Ca 2+-permeable channels in the hepatocyte plasma membrane and their roles in hepatocyte physiology

Abstract

Hepatocytes are highly differentiated and spatially polarised cells which conduct a wide range of functions, including intermediary metabolism, protein synthesis and secretion, and the synthesis, transport and secretion of bile acids. Changes in the concentrations of Ca 2+ in the cytoplasmic space, endoplasmic reticulum (ER), mitochondria, and other intracellular organelles make an essential contribution to the regulation of these hepatocyte functions. While not yet fully understood, the spatial and temporal parameters of the cytoplasmic Ca 2+ signals and the entry of Ca 2+ through Ca 2+-permeable channels in the plasma membrane are critical to the regulation by Ca 2+ of hepatocyte function. Ca 2+ entry across the hepatocyte plasma membrane has been studied in hepatocytes in situ, in isolated hepatocytes and in liver cell lines. The types of Ca 2+-permeable channels identified are store-operated, ligand-gated, receptor-activated and stretch-activated channels, and these may vary depending on the animal species studied. Rat liver cell store-operated Ca 2+ channels (SOCs) have a high selectivity for Ca 2+ and characteristics similar to those of the Ca 2+ release activated Ca 2+ channels in lymphocytes and mast cells. Liver cell SOCs are activated by a decrease in Ca 2+ in a sub-region of the ER enriched in type1 IP 3 receptors. Activation requires stromal interaction molecule type 1 (STIM1), and G i2α, F-actin and PLCγ1 as facilitatory proteins. P 2x purinergic channels are the only ligand-gated Ca 2+-permeable channels in the liver cell membrane identified so far. Several types of receptor-activated Ca 2+ channels have been identified, and some partially characterised. It is likely that TRP (transient receptor potential) polypeptides, which can form Ca 2+- and Na +-permeable channels, comprise many hepatocyte receptor-activated Ca 2+-permeable channels.
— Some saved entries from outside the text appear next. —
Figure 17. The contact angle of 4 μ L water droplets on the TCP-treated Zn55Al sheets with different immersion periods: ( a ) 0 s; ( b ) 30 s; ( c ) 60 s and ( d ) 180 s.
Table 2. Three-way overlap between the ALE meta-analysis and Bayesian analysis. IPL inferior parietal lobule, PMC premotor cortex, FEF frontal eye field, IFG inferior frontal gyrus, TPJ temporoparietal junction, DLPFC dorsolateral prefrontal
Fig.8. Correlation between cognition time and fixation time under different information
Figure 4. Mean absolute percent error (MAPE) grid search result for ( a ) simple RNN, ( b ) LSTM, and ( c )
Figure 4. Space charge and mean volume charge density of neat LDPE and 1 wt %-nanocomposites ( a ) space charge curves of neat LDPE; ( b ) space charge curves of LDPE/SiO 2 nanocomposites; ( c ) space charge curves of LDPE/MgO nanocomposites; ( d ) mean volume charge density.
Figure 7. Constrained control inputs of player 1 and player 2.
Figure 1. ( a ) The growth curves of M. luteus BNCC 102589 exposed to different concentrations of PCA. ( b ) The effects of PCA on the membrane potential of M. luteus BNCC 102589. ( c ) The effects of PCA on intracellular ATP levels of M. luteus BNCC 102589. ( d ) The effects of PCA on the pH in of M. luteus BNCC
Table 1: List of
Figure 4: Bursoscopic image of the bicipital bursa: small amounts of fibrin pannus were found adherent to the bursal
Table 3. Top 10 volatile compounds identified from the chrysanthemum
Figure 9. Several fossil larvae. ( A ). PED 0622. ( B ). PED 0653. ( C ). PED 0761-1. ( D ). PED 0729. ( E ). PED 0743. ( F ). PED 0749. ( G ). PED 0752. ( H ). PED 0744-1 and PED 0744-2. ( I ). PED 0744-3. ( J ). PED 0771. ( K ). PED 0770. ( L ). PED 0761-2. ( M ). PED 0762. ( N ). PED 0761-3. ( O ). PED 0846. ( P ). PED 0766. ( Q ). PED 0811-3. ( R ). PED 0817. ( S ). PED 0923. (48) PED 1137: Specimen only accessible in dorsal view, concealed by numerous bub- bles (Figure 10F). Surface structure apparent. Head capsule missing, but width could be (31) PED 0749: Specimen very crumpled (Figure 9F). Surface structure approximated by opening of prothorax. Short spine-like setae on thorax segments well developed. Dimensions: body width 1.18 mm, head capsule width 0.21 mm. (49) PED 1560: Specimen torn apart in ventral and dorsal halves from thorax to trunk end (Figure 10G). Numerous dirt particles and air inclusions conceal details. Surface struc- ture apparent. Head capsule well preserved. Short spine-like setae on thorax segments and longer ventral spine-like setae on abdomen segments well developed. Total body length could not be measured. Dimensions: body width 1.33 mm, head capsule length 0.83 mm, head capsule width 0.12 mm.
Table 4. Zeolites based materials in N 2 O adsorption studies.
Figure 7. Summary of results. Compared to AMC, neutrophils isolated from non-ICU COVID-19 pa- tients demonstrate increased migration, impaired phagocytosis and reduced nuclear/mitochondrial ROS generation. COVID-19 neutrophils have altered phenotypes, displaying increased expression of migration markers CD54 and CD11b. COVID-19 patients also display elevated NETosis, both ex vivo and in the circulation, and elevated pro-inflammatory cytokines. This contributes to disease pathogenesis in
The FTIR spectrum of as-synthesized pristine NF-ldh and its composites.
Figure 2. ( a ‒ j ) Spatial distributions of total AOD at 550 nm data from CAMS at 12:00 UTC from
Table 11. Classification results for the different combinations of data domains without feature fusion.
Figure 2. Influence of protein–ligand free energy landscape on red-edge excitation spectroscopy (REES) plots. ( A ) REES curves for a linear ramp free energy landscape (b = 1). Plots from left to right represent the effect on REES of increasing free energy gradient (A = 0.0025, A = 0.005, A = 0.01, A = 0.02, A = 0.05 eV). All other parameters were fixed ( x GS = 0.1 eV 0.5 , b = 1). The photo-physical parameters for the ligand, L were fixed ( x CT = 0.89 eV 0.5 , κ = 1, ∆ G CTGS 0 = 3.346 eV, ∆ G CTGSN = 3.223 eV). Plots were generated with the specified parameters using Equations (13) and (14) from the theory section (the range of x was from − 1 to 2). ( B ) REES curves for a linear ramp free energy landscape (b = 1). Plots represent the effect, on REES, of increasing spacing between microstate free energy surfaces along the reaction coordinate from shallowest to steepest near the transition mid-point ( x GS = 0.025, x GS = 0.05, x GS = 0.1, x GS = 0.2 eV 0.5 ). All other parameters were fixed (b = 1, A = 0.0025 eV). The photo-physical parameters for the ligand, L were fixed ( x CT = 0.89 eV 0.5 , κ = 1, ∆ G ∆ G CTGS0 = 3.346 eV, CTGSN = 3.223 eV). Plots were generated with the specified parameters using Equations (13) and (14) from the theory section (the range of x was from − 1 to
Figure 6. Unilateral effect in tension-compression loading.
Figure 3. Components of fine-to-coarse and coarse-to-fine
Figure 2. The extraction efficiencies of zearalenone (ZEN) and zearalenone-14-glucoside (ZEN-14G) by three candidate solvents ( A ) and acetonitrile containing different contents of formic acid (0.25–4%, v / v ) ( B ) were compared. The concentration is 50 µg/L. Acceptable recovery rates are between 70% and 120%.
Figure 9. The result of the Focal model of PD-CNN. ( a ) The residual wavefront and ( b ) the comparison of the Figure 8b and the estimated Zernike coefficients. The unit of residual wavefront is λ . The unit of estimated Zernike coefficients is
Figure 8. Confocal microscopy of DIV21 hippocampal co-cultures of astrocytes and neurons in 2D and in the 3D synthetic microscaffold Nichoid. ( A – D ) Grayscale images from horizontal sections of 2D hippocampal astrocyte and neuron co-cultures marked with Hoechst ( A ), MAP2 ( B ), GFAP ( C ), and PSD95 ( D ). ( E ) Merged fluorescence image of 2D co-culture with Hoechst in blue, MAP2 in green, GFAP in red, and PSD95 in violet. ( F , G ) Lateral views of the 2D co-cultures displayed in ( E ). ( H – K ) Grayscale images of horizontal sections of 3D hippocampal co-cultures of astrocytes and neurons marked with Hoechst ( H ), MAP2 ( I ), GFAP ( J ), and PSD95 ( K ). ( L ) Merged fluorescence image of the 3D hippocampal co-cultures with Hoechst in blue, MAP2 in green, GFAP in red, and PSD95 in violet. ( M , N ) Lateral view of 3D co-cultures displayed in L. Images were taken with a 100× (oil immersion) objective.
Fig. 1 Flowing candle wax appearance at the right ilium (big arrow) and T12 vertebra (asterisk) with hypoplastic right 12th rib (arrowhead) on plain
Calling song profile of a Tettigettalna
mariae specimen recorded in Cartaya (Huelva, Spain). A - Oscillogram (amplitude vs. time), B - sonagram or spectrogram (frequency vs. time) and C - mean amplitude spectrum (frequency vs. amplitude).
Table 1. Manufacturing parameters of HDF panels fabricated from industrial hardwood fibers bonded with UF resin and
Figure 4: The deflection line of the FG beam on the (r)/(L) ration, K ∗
A number of TRP proteins have been detected in hepatocytes and in liver cell lines. Further experiments are required to characterise the receptor-activated Ca 2+ permeable channels more fully, and to determine the molecular nature, mechanisms of activation, and precise physiological functions of each of the different hepatocyte plasma membrane Ca 2+ permeable channels.